Segment Start: Task inputs

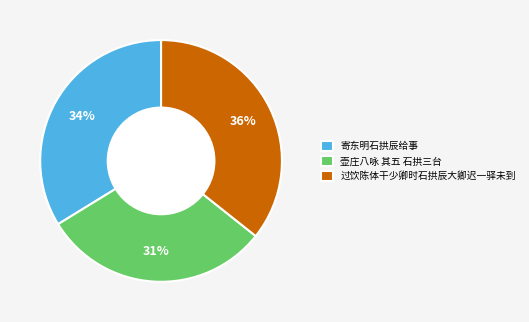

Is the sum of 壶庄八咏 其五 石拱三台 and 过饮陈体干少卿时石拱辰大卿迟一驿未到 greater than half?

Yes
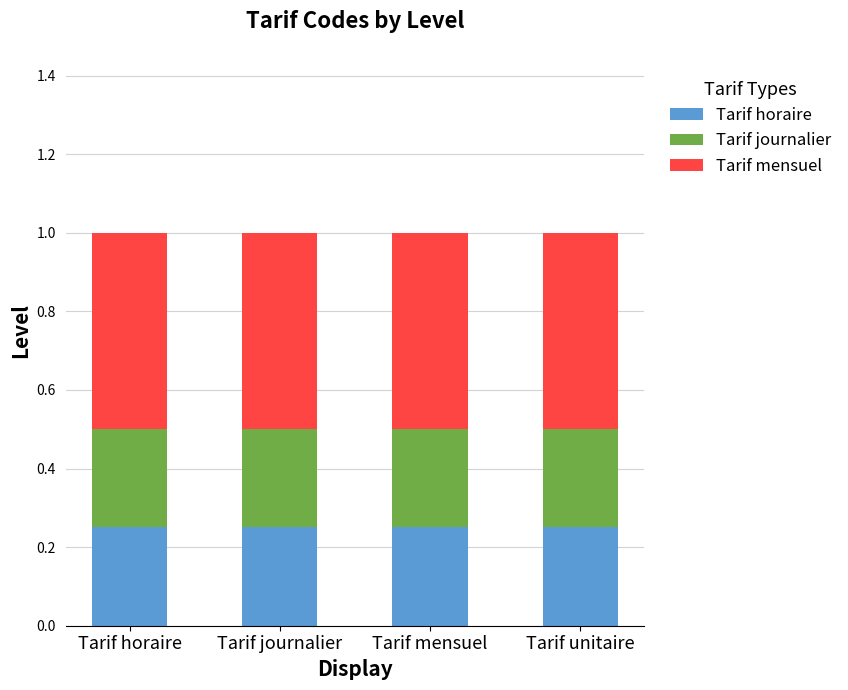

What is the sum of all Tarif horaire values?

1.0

Segment End: Task inputs
Segment Start: Task inputs

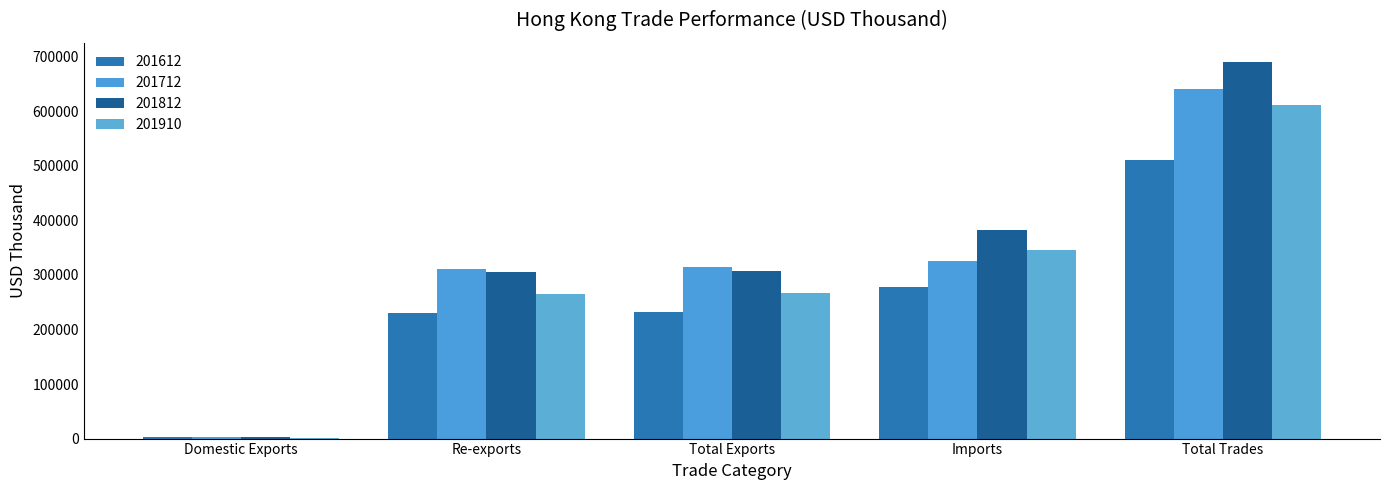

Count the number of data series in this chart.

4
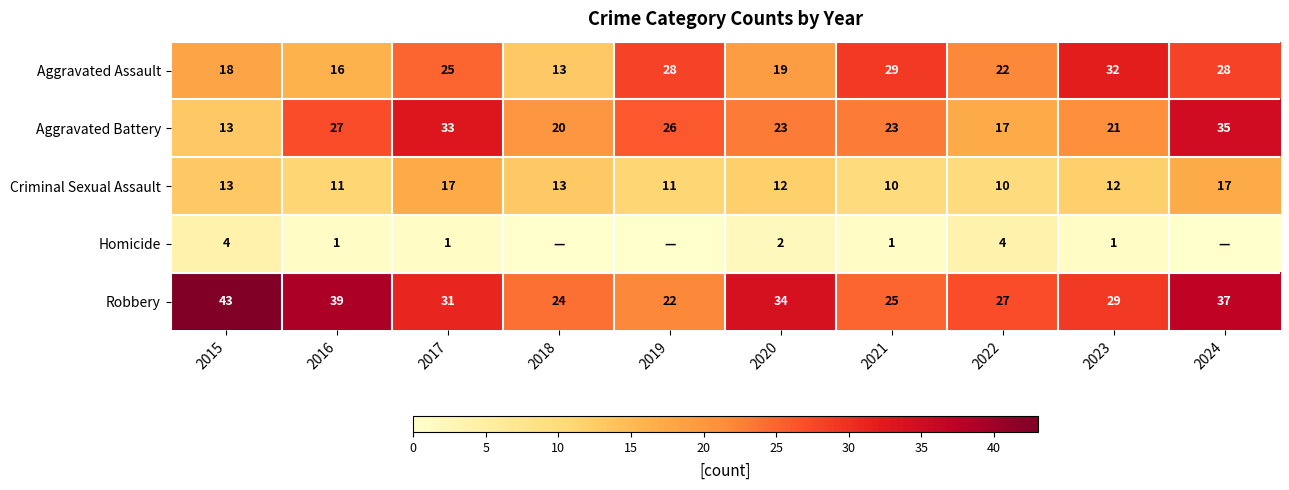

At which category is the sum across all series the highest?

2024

Segment End: Task inputs

• [Work instruction]: Pick out every line of the records above that contains the word "series", matching case exactly, and copy each line in full.

• [Task response]:
Count the number of data series in this chart.
At which category is the sum across all series the highest?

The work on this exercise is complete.